Com a reforma administrativa realizada pelo Governador Jaques Wagner através da Lei nº. 12.212/2011 foi criado pela Secretaria de Cultura do Estado da Bahia – Secult-Ba o Centro de Culturas Populares e Identitárias – CCPI. A iniciativa atende a uma necessidade de prezar pelas diversas manifestações populares que fortalecem a identidade do nosso estado. O nascimento do Centro vem do alinhamento do Governo do Estado com o pensamento contemporâneo da Unesco e do Ministério da Cultura de promoção de políticas públicas voltadas para as culturas populares e identitárias. Essa ideia se revela na Bahia desde 2007, quando na II Conferência Estadual de Cultura, onde se encontravam 26 territórios culturais, 76% dos presentes indicaram a cultura popular como prioridade.

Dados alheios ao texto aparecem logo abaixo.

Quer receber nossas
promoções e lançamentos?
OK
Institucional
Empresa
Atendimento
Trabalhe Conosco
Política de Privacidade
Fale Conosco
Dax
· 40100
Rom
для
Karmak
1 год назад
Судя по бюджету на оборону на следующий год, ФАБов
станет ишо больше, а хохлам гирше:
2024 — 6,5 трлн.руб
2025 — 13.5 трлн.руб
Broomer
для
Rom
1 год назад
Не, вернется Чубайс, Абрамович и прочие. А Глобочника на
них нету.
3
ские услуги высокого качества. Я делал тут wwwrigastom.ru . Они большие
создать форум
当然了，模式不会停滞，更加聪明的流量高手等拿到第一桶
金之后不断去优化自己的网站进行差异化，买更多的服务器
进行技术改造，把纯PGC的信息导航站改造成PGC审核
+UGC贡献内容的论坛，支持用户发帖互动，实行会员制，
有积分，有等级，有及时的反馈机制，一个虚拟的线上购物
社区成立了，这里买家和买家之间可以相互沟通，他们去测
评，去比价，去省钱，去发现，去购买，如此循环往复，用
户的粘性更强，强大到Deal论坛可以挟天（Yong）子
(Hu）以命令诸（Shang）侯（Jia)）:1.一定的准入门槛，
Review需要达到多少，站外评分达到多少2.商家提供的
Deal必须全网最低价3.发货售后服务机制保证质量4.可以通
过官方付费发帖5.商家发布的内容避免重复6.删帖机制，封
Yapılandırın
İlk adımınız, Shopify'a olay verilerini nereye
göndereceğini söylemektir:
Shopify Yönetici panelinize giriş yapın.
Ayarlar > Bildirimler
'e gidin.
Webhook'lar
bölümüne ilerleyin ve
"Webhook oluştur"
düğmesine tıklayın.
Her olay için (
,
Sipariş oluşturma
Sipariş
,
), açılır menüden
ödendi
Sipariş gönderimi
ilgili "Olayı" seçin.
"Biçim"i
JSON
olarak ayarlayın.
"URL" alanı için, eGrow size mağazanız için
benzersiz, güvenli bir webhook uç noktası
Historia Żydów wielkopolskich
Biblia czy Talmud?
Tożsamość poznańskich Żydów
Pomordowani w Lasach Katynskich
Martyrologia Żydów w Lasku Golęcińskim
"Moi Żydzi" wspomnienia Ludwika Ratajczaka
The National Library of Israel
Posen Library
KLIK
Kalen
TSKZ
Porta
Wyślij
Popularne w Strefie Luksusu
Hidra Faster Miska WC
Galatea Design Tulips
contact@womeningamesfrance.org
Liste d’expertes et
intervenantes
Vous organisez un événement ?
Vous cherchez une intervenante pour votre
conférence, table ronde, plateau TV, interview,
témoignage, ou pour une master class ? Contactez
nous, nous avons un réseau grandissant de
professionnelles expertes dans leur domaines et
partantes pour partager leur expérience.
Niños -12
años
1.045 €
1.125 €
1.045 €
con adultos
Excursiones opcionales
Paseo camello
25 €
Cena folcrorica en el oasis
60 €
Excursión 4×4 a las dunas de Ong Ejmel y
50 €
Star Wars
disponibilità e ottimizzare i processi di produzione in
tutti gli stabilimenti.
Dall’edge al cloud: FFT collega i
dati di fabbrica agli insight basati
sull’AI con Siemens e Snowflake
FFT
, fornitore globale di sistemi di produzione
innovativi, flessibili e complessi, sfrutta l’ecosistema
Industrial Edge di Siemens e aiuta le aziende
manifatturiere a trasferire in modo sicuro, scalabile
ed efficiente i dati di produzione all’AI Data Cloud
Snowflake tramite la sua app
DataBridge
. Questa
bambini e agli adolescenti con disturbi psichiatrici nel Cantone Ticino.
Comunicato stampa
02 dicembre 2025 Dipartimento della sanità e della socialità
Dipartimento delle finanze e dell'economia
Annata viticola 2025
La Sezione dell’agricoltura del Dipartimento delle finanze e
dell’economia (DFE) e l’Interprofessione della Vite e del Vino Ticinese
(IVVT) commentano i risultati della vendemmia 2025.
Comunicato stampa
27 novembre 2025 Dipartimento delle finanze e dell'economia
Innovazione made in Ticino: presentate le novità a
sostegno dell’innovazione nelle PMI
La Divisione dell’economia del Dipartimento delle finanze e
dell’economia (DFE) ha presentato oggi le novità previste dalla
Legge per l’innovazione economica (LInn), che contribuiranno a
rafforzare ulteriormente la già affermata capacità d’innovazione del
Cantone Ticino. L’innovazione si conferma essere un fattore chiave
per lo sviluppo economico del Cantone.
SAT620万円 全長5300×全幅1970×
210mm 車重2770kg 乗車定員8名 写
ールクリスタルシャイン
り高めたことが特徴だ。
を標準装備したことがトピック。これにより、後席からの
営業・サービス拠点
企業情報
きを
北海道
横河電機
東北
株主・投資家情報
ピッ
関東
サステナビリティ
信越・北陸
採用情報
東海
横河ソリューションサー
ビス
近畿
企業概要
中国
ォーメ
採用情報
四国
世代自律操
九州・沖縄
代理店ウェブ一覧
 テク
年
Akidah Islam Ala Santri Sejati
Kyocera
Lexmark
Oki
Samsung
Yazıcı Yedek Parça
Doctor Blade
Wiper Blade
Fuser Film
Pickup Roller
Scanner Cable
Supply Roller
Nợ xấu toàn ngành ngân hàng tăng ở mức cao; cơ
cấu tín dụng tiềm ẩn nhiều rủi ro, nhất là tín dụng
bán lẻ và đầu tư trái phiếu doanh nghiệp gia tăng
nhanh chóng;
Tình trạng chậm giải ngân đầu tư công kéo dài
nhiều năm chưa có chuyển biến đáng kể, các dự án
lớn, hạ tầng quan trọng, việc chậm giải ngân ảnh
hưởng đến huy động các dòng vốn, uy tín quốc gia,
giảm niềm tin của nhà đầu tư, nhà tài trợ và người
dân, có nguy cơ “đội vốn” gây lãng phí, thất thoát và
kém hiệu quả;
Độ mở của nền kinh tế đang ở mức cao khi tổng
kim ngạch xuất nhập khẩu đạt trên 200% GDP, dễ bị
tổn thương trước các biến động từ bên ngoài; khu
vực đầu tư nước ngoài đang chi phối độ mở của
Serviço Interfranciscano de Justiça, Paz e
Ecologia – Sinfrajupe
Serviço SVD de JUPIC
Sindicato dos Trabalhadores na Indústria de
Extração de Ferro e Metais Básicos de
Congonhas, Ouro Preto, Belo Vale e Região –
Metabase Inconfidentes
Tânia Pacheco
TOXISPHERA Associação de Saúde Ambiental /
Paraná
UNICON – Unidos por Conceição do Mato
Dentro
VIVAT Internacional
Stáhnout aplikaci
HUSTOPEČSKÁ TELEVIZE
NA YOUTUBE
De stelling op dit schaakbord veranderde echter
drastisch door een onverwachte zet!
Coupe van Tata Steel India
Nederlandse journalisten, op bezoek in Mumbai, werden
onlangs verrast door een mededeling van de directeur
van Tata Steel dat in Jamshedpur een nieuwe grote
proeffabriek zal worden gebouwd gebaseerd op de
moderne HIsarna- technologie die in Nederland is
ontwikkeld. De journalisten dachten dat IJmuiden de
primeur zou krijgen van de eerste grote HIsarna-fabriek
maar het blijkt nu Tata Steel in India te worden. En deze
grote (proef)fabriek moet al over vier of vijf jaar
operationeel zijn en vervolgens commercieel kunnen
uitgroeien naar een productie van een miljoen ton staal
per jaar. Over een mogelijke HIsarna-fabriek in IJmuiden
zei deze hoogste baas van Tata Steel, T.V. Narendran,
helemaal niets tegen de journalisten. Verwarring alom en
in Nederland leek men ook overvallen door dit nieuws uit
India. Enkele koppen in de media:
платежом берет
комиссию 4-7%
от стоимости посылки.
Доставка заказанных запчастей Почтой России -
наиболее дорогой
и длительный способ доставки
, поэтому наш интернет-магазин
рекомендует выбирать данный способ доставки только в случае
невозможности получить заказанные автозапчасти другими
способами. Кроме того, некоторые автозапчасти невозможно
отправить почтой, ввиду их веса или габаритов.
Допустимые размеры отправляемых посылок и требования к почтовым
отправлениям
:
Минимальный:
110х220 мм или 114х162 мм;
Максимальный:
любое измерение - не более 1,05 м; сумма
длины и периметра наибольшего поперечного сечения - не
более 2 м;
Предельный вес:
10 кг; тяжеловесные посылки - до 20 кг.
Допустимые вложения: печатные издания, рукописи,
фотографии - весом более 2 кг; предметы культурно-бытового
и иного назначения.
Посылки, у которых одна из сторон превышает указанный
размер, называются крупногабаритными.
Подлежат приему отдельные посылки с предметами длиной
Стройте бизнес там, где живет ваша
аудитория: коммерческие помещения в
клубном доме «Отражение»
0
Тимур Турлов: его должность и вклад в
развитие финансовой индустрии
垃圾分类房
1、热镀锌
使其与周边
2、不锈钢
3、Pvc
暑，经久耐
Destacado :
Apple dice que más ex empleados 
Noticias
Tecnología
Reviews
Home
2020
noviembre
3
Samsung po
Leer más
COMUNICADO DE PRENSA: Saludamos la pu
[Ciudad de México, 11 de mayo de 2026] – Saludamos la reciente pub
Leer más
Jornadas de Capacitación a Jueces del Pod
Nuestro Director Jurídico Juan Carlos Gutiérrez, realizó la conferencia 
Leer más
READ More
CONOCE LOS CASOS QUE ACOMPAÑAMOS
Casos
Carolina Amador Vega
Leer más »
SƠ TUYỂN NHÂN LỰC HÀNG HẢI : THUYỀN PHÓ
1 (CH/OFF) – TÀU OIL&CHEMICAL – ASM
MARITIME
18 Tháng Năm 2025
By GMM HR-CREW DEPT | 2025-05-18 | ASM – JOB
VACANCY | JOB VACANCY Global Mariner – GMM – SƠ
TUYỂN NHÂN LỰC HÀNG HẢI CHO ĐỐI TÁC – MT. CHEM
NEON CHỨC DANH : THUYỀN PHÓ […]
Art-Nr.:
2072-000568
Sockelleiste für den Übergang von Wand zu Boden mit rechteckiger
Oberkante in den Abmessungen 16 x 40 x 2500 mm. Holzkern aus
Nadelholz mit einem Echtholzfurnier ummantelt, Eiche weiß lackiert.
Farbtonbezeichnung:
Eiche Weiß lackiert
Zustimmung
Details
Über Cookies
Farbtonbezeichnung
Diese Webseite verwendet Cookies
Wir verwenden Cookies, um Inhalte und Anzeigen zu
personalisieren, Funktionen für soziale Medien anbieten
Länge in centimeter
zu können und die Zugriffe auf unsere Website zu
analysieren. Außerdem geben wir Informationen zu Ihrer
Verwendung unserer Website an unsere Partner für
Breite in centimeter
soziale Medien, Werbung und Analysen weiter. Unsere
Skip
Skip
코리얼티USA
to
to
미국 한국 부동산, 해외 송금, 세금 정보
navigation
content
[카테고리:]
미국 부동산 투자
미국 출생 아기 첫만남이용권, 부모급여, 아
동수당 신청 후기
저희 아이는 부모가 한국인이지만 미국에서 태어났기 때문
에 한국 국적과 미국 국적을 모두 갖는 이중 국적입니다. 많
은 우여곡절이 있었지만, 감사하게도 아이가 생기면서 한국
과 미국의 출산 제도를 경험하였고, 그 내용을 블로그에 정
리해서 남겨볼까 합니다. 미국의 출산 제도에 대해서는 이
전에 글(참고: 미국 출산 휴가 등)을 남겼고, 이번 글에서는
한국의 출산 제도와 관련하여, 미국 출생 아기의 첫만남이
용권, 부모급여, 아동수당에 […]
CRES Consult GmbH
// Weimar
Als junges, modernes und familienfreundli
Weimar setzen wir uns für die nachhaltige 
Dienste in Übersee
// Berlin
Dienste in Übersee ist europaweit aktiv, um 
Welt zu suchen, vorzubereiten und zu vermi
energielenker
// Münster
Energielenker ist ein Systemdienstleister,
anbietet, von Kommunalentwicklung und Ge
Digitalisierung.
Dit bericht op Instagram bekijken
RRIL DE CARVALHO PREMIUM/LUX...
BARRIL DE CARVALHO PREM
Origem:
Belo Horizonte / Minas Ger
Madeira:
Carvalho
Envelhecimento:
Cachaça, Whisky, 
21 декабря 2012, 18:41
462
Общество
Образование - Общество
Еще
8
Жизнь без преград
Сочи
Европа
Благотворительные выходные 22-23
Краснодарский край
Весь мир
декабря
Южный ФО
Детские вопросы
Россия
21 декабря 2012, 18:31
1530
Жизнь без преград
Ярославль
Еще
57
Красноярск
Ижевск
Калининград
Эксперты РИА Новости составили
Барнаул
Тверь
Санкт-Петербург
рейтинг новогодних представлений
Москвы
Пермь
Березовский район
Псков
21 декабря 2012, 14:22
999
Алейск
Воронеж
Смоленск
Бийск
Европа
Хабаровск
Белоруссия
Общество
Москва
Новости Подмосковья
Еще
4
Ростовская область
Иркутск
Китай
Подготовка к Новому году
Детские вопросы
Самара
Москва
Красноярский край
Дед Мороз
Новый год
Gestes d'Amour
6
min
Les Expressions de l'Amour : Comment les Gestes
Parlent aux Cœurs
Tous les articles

Atendendo a uma necessidade de criar uma organização que preze pelos valores culturais, transcendendo a dimensão simbólica, o Centro de Culturas Populares e Identitárias é o braço da Secult na execução da proteção, promoção e criação de políticas de valorização e fortalecimento das manifestações populares e de identidade. “A criação do Centro de Culturas Populares e Identitárias é a prova do reconhecimento do Governo da Bahia quanto à riqueza cultural do nosso estado”, declara a Coordenadora Geral do Centro, Arany Santana. O trabalho realizado é uma continuidade e uma extensão do Núcleo de Culturas Populares e Identitáras, que funcionou entre 2008 e 2010 na Secretaria de Cultura.

Dentre as manifestações abordadas, se encontram as culturas étnico-raciais como as de matrizes africanas, indígenas e ciganas, a cultura sertaneja, por tanto tempo renegada pelo povo baiano que não reconhece nos costumes rurais uma importante parte da sua origem, e as culturas de gênero, de orientação sexual e de grupos etários. Tais segmentos historicamente, apesar de sua relevância para a Bahia, nunca foram objeto de uma política pública articulada e consistente.

Além de fomentar, preservar, promover e fortalecer as manifestações culturais, o Centro também cuida das festas e celebrações populares, que na Bahia chegam a ter um alcance que impacta a economia e o turismo do estado.